May I ask you an Exam question for the diet of Jun 2015? It’s the question number 4.
The following is the briefing:
A plant of carring amount of $248,000 at 1 Apr 2014.
The depreciation rate is 12.5% on a reducing balance.
The estimated net cash flows for the next three years discounting to the present is $214,600.
On 1 Apr 2015, offer to buy the plant is $200,000.The solution is:
Carrying amount at 1 Apr 2015: $248,000 – $248,000 * 12.5% = $217,000
The estimated net cash flows discounted to the present value (recoverable amount): $214,6000We choose the lower of the amount: $214,600
Then we choose the higher of the recoverable amount $214,600 which is the value in use and the fair value less any costs of disposal $200,000, reaching the value of $214,600 as the asset value in the state of financial position at 1 Apr 2015.

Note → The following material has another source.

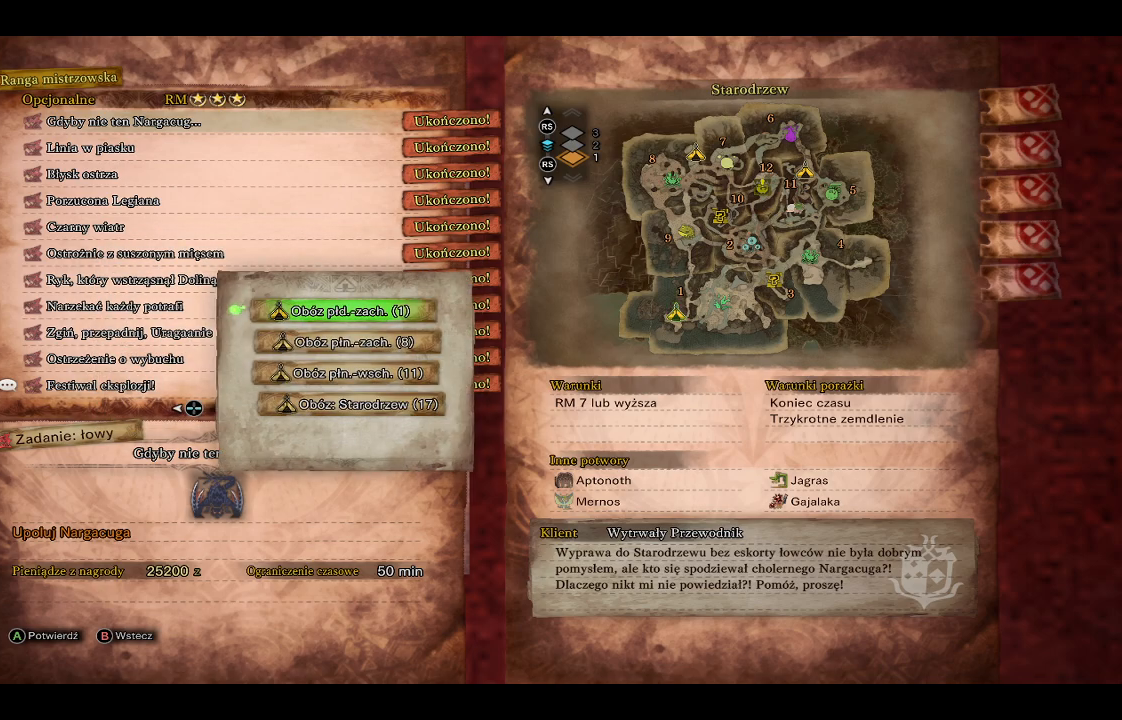
{"buttons": [], "left_stick": "center", "right_stick": "center", "events": [[167, "A", "up"]]}
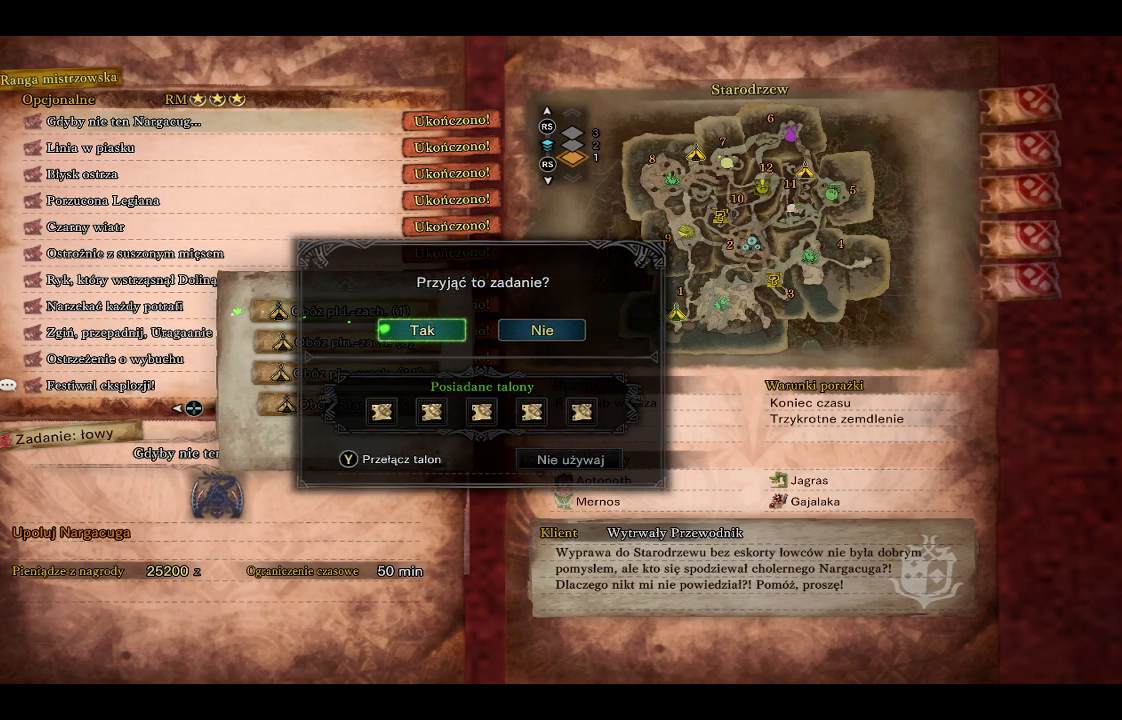
{"buttons": ["A"], "left_stick": "center", "right_stick": "center", "events": [[383, "A", "down"]]}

It seems to me that the first choice is the application of revaluation model, and the second choice is the application of impairment, but why this precedent? Why not the reverse application?
And another thing, I feel the question and the presented solution is confusing. The three years net cash flow is discounted to present, which I assume is at 1 Apr 2014, but then the Examiner takes this figure to compare against the carrying amount one year’s later at the 1 Apr 2015, and then he choose the lower amount that is the discounted net cash flow $214,600. Isn’t that wrong?
Thank you.
March 1, 2016 at 10:10 am #302773I’m confused!
It looks to me like you’ve selected $214,600 too early! “We choose the lower of the amount: $214,600” seems to me to be in the answer too early
Take the $248,000, depreciate for one year to March 2015 and arrive at carrying value of $217,000
Recoverable amount at March 2015 is higher of $200,000 resale value and $214,600 present value
Select $214,600 as the higher of these two
Compare $214,600 with carrying value of $217,000 and impair carrying value by $2,400
(Why did you assume that the “net cash flow discounted to present” was as at 1 April, 2014? The depreciation rate is given for you to calculate depreciation for the year ended 31 March, 2015. The offer to buy the plant is at 1 April, 2015. So why do you think the present value of value in use is as at 2014?)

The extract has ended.